Position of Women: The Nayars have two distinctive characteristics - a strong sense of pride in the clan and a healthy respect for women. To the Nayar, the tarawad (the undivided matrilineal family) is the most significant. It connotes for him upbringing, pedigree and pride in lineage and a sense of belonging. He learns to respect the women in the house and carries the same respect over to all women.
The Nayar woman has for centuries been used to long periods of managing the home by herself, the man being away and has consequently acquired the strength, dignity and poise that comes naturally to women used to asserting their authority. The man too accepts the idea that the very structure of the social fabric rests on the women.
Marriage: Among Nayars there are more than a hundred endogamous subdivisions, separated according to region and occupation, among whom marriage till recently was taboo.
Marriage among the Nayars has a somewhat different meaning from marriage in other communities and is not so much a religious as a social ceremony. The term bandham used originally for marriage meant a connection or alliance or union. Temple marriages, especially at the Guruvayur Temple, are popular and economical. There is an exchange of garlands and sometimes of rings and the bridegroom ties a 'mangalasutra' around the bride's neck and the traditional presentation of saris takes place. There is no chanting of mantras and the ceremony is over in 5 minutes. It is both touching and impressive in its simplicity.

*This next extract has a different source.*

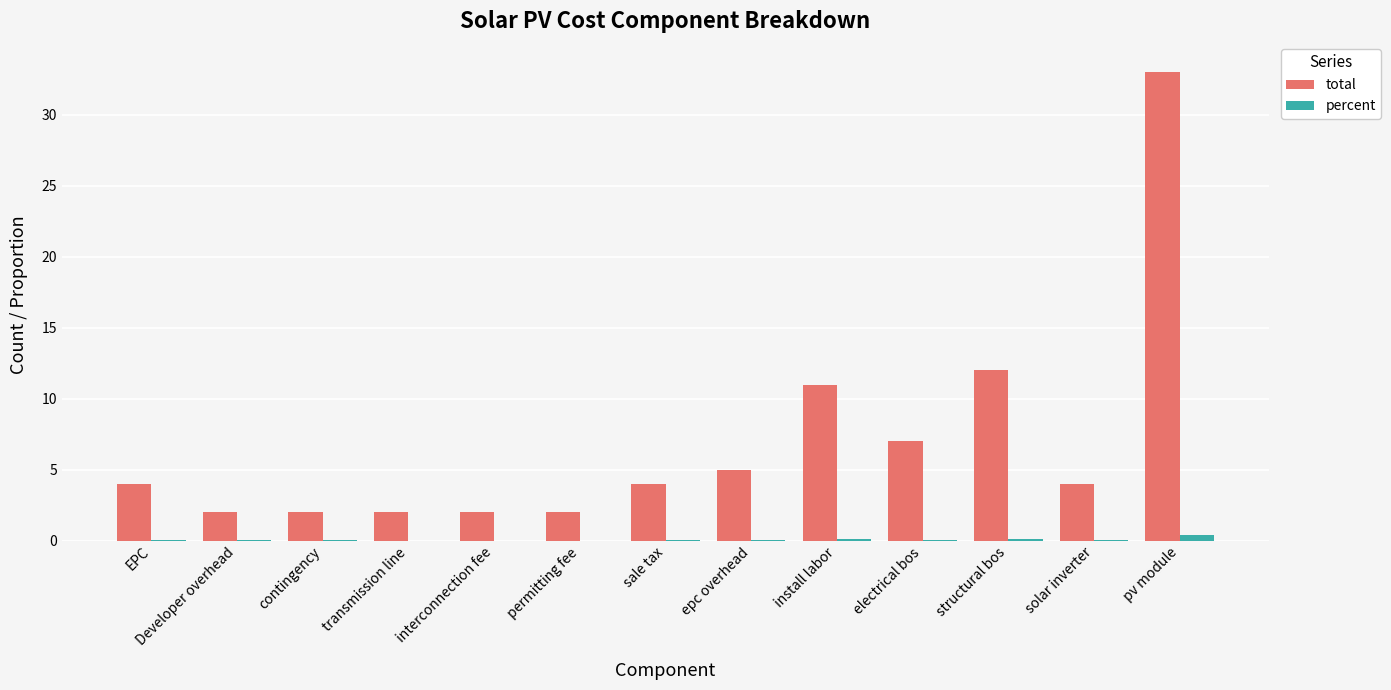

Which series changed the most between EPC and install labor?

total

After marriage a daughter does not go to her husband's home but remains in her own ancestral place called the tarawad. On the contrary the husband comes to visit her and he remains a member of his own tarawad. According to the familial rules of the Nayars the first duty of a husband is not to his sons but to his nephews. This custom and the marumakkathayam system are both dying out but a child still takes its mother's family name and is entitled to a share of the matrilineal property if it is divided.
Motherhood and the birth of a girl naturally have a special sanctity among the matrilineal Nayars. The line of a woman with no daughter ends with her. Though sons are also recognised now as having a place in the family, there is still nothing like having a daughter to whom the family wealth and property can be passed on.
Art and Culture: The contribution of the Nayars to the arts- dance, drama, music, Malayalam and Sanskrit literature-- has been tremendous. Dancing was part of the training received by young Nayar warriors in the feudal age. Elements of this 'shastrakali' can be seen in Velakali which re-enacts the battle scenes of the Mahabharata and is performed in Trivandrum by Nayar youths. Kathakali, a unique style of the dance drama, performed in temples in night long sessions by the light of flickering brass lamps. This dance form is part of every Nayar's life even today. Kathakali is also his introduction to and his association with all the glorious epics and legends of the past.
Krishnattam, performed regularly by trained dancers at the Guruvayur Temple and Ramanattam, Kudiyattam and Ottam Thullal, are some of the surviving dance forms which can be seen in Kerala today.
Malayalam literature has been greatly enriched by the contributions of Nayar writers, who include nationally known poets like the revolutionary Vallathol and novelists like Thakazhi S. Pillai. Kathakali is another art in which the names of the Nayars are foremost.
The Nayar still puts a priority on learning. The women of this community are educated and can discuss anything from the division of ancestral property to serious matters in politics.
Nayars were once divided into castes according to occupation. They lived together as a self-sufficient community. A majority of them were landowners though they played a vital role as fighters too.
Attached to the house of each village headman there was a 'kalari' in which youths were given martial training. This training consisted of rubbing the body with a mixture of different oils, physical exercises and practice with stick and sword. Even today there are some kalaris, especially in North Kerala.
As warriors Nayars were unequalled and their sense of loyalty was legendary. There was an old custom testifying to this by which Nayar volunteers signified their vow to burn themselves on the day their king died and this vow they faithfully fulfilled.